Two guidebooks I always find helpful, detailed and accurate:

  • "The Moon Handbooks Big Island of Hawai'i" by Robert Nilson (Avalon Travel, paper, $17.95, fifth edition)
  • "Frommer's Hawai'i 2003" by Jeanette Foster (Frommer's, paper, $19.99).

A bit of perspective

  • "The Final Harvest: The Hamakua Sugar Company 1869-1994," by P. Ernest Bouvet (self-published, hardback, $20) documents the final harvest of sugar cane along the Hamakua Coast. It was written by the longtime manager of Hamakua Sugar Co. and, later, Honokaa Sugar Co., and offers a history of sugar in the area, an introduction to the sugar-milling process and the sad story of the last days of sugar production on the Hamakua Coast. Particularly poignant are David Weiss' photos documenting that final harvest from start to finish, as well as the historical photos.

— Wanda A. Adams

• • •

If you go ...

Getting to the Hamakua Coast: Fly-drive packages for a weekend run about $250. Reserve well in advance, as Hilo flights are less frequent than they used to be and tend to fill up.

What to pack: A collapsible umbrella, sturdy shoes for tramping around parks and on trails.

Where to stay: You can find everything on this coast except a full-fledged resort hotel.

Luxury — Shipman House, Hilo. An elegantly restored mansion, aka "The Castle," with guest bedrooms in main house and nearby cottage. Rates begin at $154, including light breakfast, no smoking and no TV; (808) 934-8002; The Palms Cliff House Inn, Honomu. A 3.5-acre, four-star-rated property with large guest suites, some with fireplace or jacuzzi. Rates begin at $175 per night, including breakfast and afternoon snack; (808) 963-6076.

Standard — Hilo Hawaiian Hotel (from $119) and Hawaii Naniloa Resort (from $199) are side by side on Banyan Drive in Hilo and offer all the expected amenities (restaurants, room service, daily maid service, phones, TVs) with view rooms. The Hilo Hawaiian is more upgraded and better kept of the two; both are comfortable and welcoming to kama'aina. Hilo Hawaiian, (808) 935-9361. Hawaii Naniloa Resort, (808) 969-3333.

Budget — Dolphin Bay Hotel in Hilo, where I stayed, is a serene apartment hotel (full kitchens, TV) set in beautifully kept gardens in a north Hilo neighborhood convenient to town. The folks at the desk are exceptionally helpful and knowledgeable. Each morning they serve coffee, muffins and fruit. One- and two-bedroom units are available for larger groups. No phones, but they take messages. Singles from $66. (808) 935-1466.

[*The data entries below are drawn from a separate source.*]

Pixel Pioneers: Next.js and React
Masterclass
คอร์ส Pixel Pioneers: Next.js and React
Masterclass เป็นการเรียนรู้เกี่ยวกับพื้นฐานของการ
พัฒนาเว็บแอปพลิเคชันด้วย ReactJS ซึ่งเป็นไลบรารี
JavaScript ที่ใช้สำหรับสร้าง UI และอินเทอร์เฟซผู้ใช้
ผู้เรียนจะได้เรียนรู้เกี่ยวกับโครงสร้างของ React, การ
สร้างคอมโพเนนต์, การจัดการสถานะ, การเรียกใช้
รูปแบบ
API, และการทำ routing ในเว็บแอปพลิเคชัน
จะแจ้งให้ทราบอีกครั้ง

Bed and breakfasts — Many operate between Hilo and Waipi'o (there's even a Buddhist bed and breakfast in Hakalau, north of Hilo, from $40 a day: Akiko's Buddhist Bed and Breakfast, www.alternative-hawaii.com/akiko).

Where to eat: In Hilo, a must-visit is the new Restaurant Kaikodo (exceptional East-West cuisine in a beautifully renovated early-20th century building; $$$, 961-2558). I always return to Cafe Pesto (well-prepared Italian and Hawai'i Regional Cuisine dishes; $$$, 969-6640) , as well as Nori's Saimin and Snacks ($, 935-9133) for "onoluscious" saimin and plate lunch. I'm told Reuben's Mexican food ($, 961-2552) is good and authentic. The Seaside Restaurant, 10 minutes southeast of town, has great homestyle fish dishes ($$, 935-8825). Pizza Hawai'i in Honomu comes highly recommended. There's also great road food in mom 'n' pop stores and cafes on and off Highway 19.

— Wanda A. Adams


Correction: The grocery store in Honoka'a is T. Kaneshiro Store. An incorrect name was given in a previous version of this story.